Name: Joel Spolsky
Company: Fog Creek Software
Job Title: CEO
Bio: I started my career at Microsoft, a little software company outside of Seattle, where I was a program manager on the Excel team. My area was "programmability" and most of what I did in those days was to replace the Excel macro language (XLMs) with Excel Basic, and provide an object-oriented interface to Excel. Excel Basic became "Visual Basic for Applications" and the OO interface is what you know as OLE Automation, a.k.a. IDispatch.
In those days, Microsoft was small (5000 employees!) and reasonable. But I was tired of having no life outside of work, so I moved to New York, where I spent about ten minutes working for Microsoft Consulting before I fled in fright, getting on a bicycle and riding straight across the USA over the course of 10 weeks while I figured out my next plan.

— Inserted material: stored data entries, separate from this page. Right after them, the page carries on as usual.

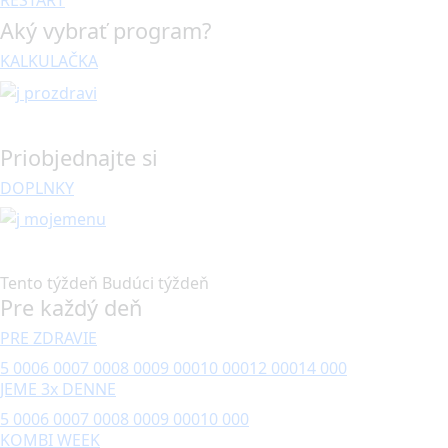
Aký vybrať program?
KALKULAČKA
Priobjednajte si
DOPLNKY
Tento týždeň
Budúci týždeň
Pre každý deň
PRE ZDRAVIE
5 000
6 000
7 000
8 000
9 000
10 000
12 000
14 000
JEME 3x DENNE
5 000
6 000
7 000
8 000
9 000
10 000
KOMBI WEEK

I had two more jobs in New York. I spent a couple of years at Viacom Interactive Services, doing a lot of goofing around but also building an application server for MTV which was really fast. Then I crossed the street to work at Juno Online Services, a national ISP.
But I had always wanted to start my own company, and I finally reached the point where my mind had tricked me into thinking it was going to be easy. So, together with my friend Michael Pryor, I started Fog Creek Software in September, 2000, which is what I've been doing ever since. We've been growing steadily, without any outside investment, since then, and despite the so-called downturn we've managed to double our sales every year. We didn't start with a particular product in mind: our goal was simply to build the kind of software company where we would want to work, one in which programmers and software developers are the stars and everything else serves only to make them productive and happy. The theory, which has proven itself over and over again, is that this kind of thinking would allow us to attract the super-talented software developers who would do great things and make us successful.